From a deferred tax point of view, this change means that a deferred tax liability should be booked for provisions and accruals in purchase price accounting for acquisitions after the law has been substantively enacted.

However, it is significant that the retrospective effect of the change presents an unexpected result for acquisitions in the period from 13 May 2013 to the date that the law is substantively enacted.

The purchase price accounting for an acquisition takes into account the tax law at the time of the acquisition.
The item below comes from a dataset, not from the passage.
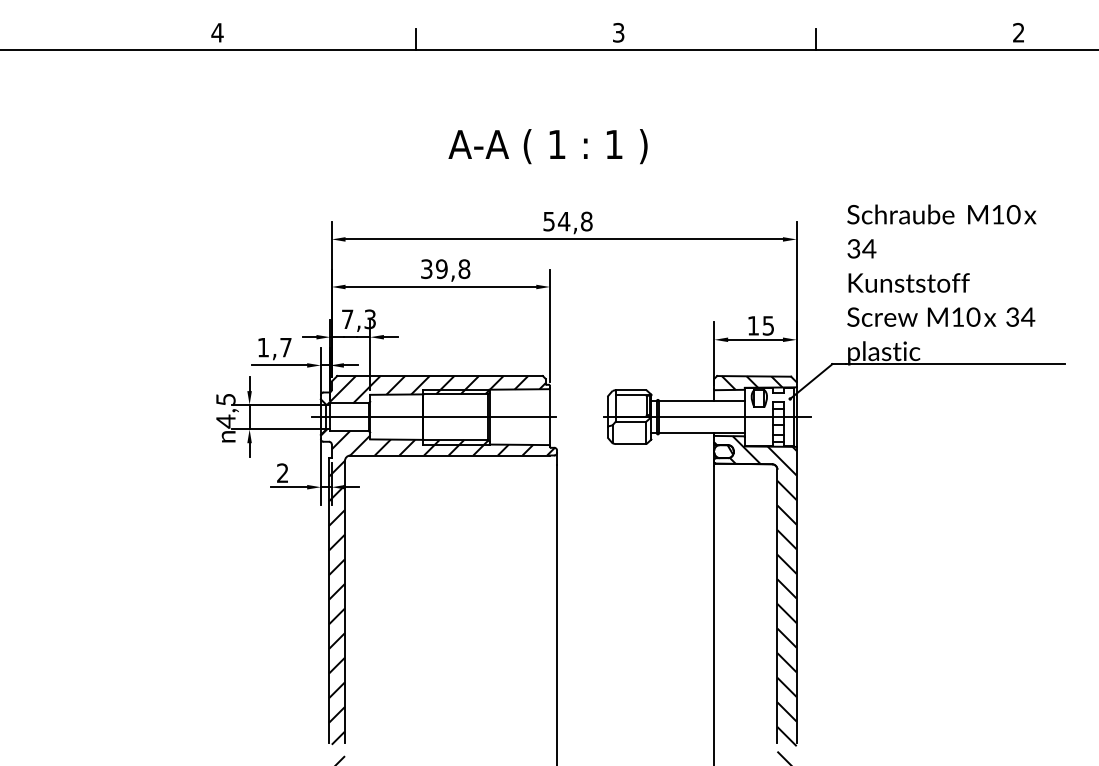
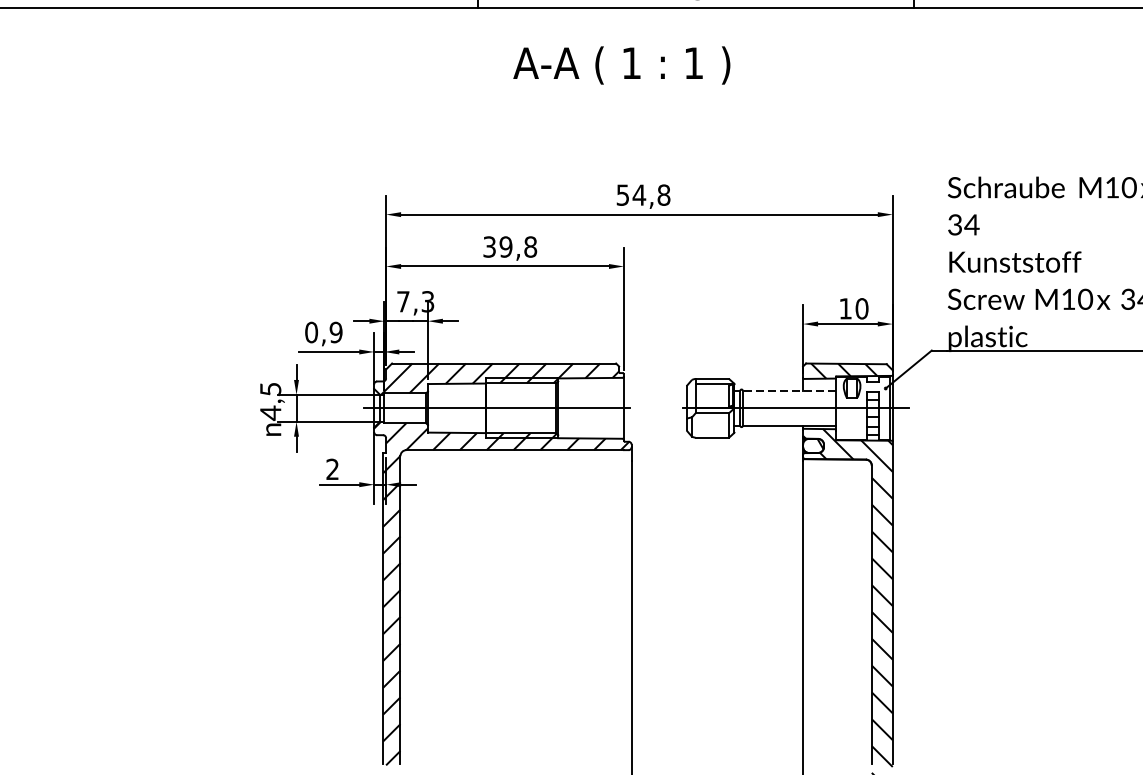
text: (547, 146) -> (621, 65), moved
text: (768, 325) -> (862, 308), 15 -> 10
text: (274, 347) -> (323, 332), 1,7 -> 0,9
line: (701, 401) -> (789, 391), solid -> dashed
Therefore, any acquisitions between 13 May 2013 and the date of substantive enactment need to be accounted for on the basis of the existing law – that is, no deferred tax liabilities for future assessable amounts.

Unfortunately, this means that when the law does become substantively enacted, its retrospective effect results in a deferred tax liabilities arising. This will not be a change to the purchase price accounting – as it results from a law change after the acquisition date – and the impact will be to increase tax expense and not adjust goodwill.

In some cases, there will be an offsetting change to deferred tax balances in respect of assets, as the retrospective change to the allocable cost amount may increase the tax costs of assets. However, in many cases, this increase will be absorbed by assets that either have no deferred tax (e.g. goodwill, shares in foreign subsidiaries) or the tax base is not determined with reference to the tax cost (e.g. non-tax depreciable intangibles).

There is a remote possibility that these provisions will be substantively enacted prior to 30 June 2014, and therefore companies will need to be prepared to reflect any impact in the 30 June 2014 accounts. For those expecting a material impact, relevant stakeholders need to be appropriately managed.